Coats, who operates the jail, suggested through one of his attorneys that Circuit Judge George Jirotka decide the matter by ruling on the legal substance of Bollea's position as it appears in the lawsuit Bollea filed.
On Friday, Jirotka rejected that legal avenue. That essentially means the case will proceed, with each side introducing evidence to bolster their respective positions, said sheriff's spokeswoman Cecilia Barreda.
Bollea, who is serving an eight-month sentence at the jail, where the conversations with his family have been taped, is trying through his attorneys to persuade Jirotka to stop the release of any more recordings.
More than 20 hours of conversations Bollea had with his father, former wrestler Hulk Hogan, and his mother, Linda Bollea, who is divorcing Hogan, have already been provided to the media.
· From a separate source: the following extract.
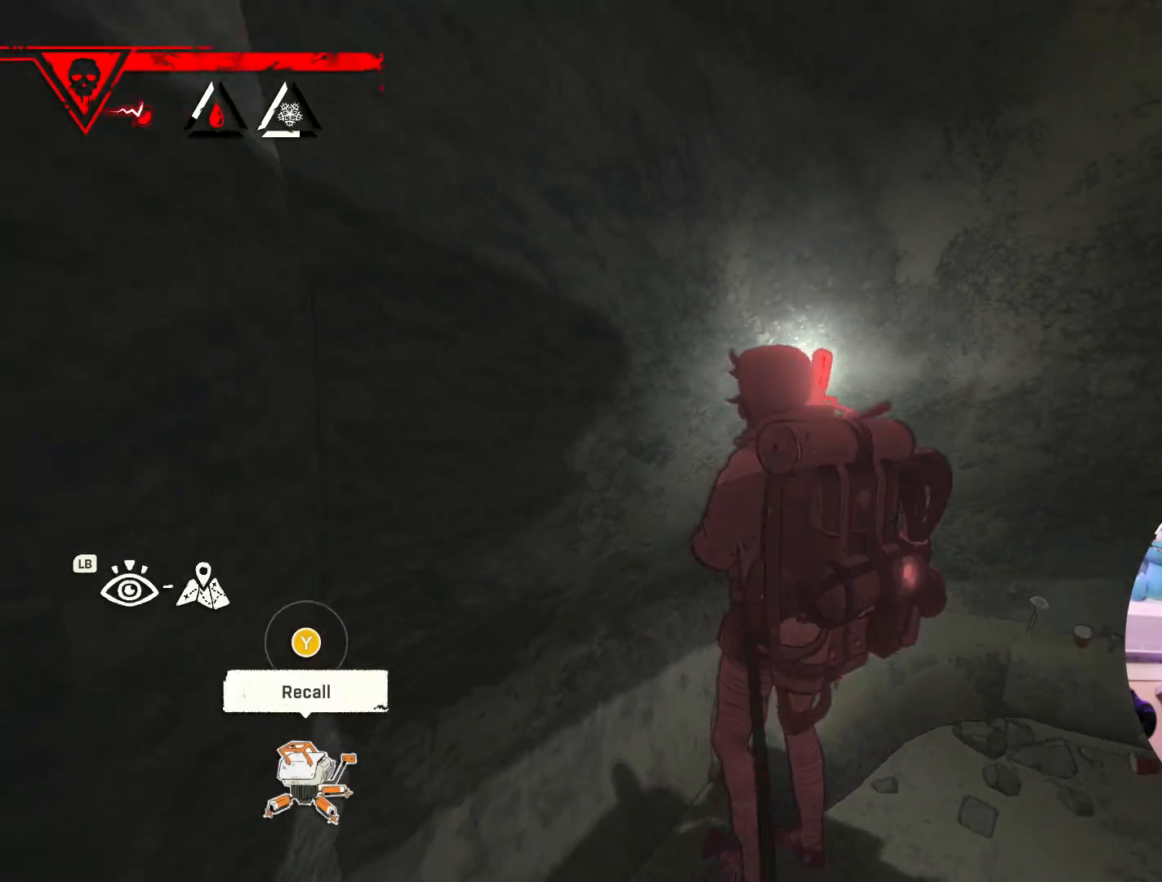
{"buttons": [], "left_stick": "up-right", "right_stick": "center", "events": [[267, "right_stick", "center"], [383, "left_stick", "up-right"]]}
The sheriff released them after receiving a public information request from a local television station.
The releases stopped after Bollea filed suit in June, arguing, among other things, that the sheriff was violating Bollea's privacy.
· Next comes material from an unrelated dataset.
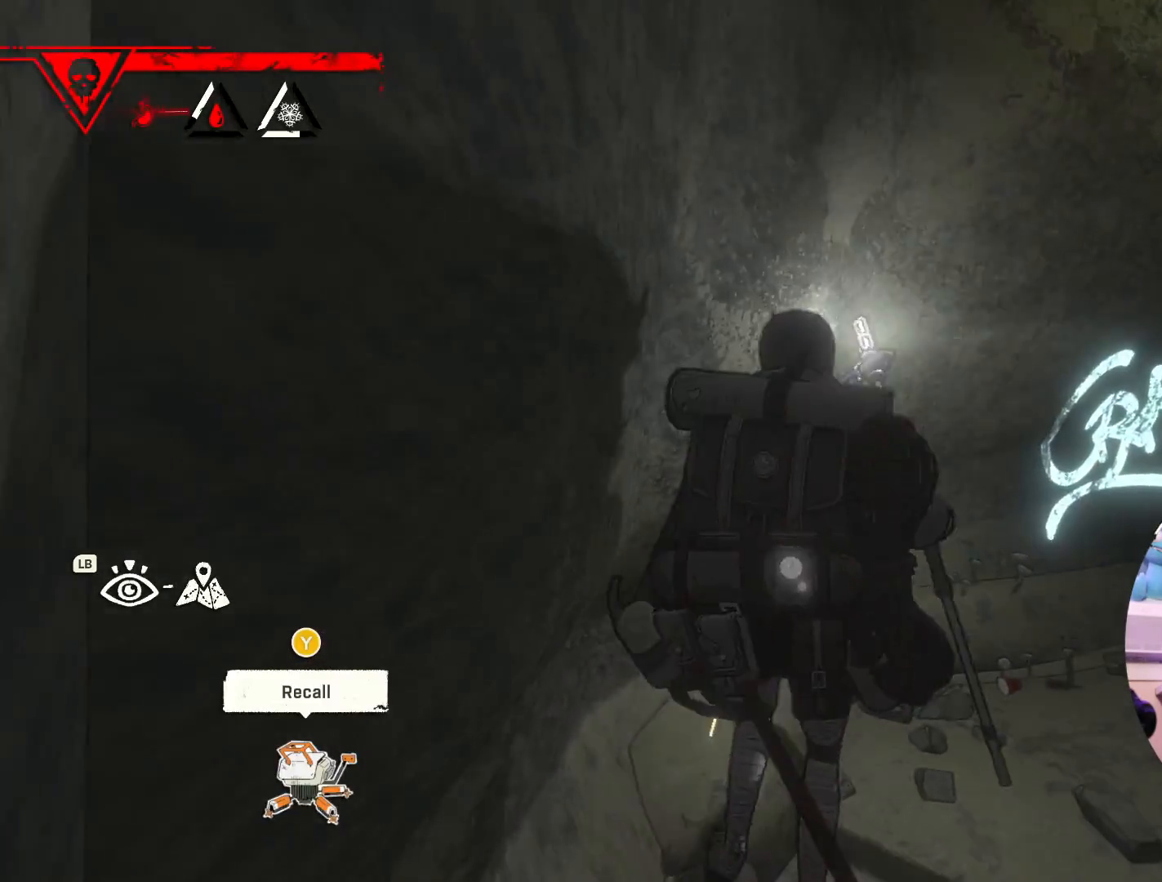
{"buttons": [], "left_stick": "up-right", "right_stick": "center", "events": []}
Coats' office thinks the conversations are public record, and the sheriff wanted Jirotka to rule on that issue before Coats made available any more audiotapes. Jaime Eagan, associate general counsel for the sheriff's office, tried to get the judge to decide the tapes were public by ruling on the basics of the lawsuit itself, without hearing witness testimony or looking at evidence, but the judge rejected that approach Friday.
Bollea's attorneys said the conversations were not public because of Bollea's status as a juvenile at the time Coats released the first batch of recordings. They also said the jail should not have allowed a television station to videotape Bollea's video visitations with his family because that violated a code governing media access to prisoners.
The sheriff's office thinks the recordings are public because Bollea had been adjudicated as an adult and lost any confidentiality he might have had as a juvenile. The sheriff also thinks an inmate's right to privacy is greatly diminished when compared to that of the general public.
As for whether Coats violated a code governing media access to prisoners, Eagan argued the code Bollea's attorneys were citing is for the Department of Corrections, which oversees the state's prison system, not a county jail system such as the one Coats oversees.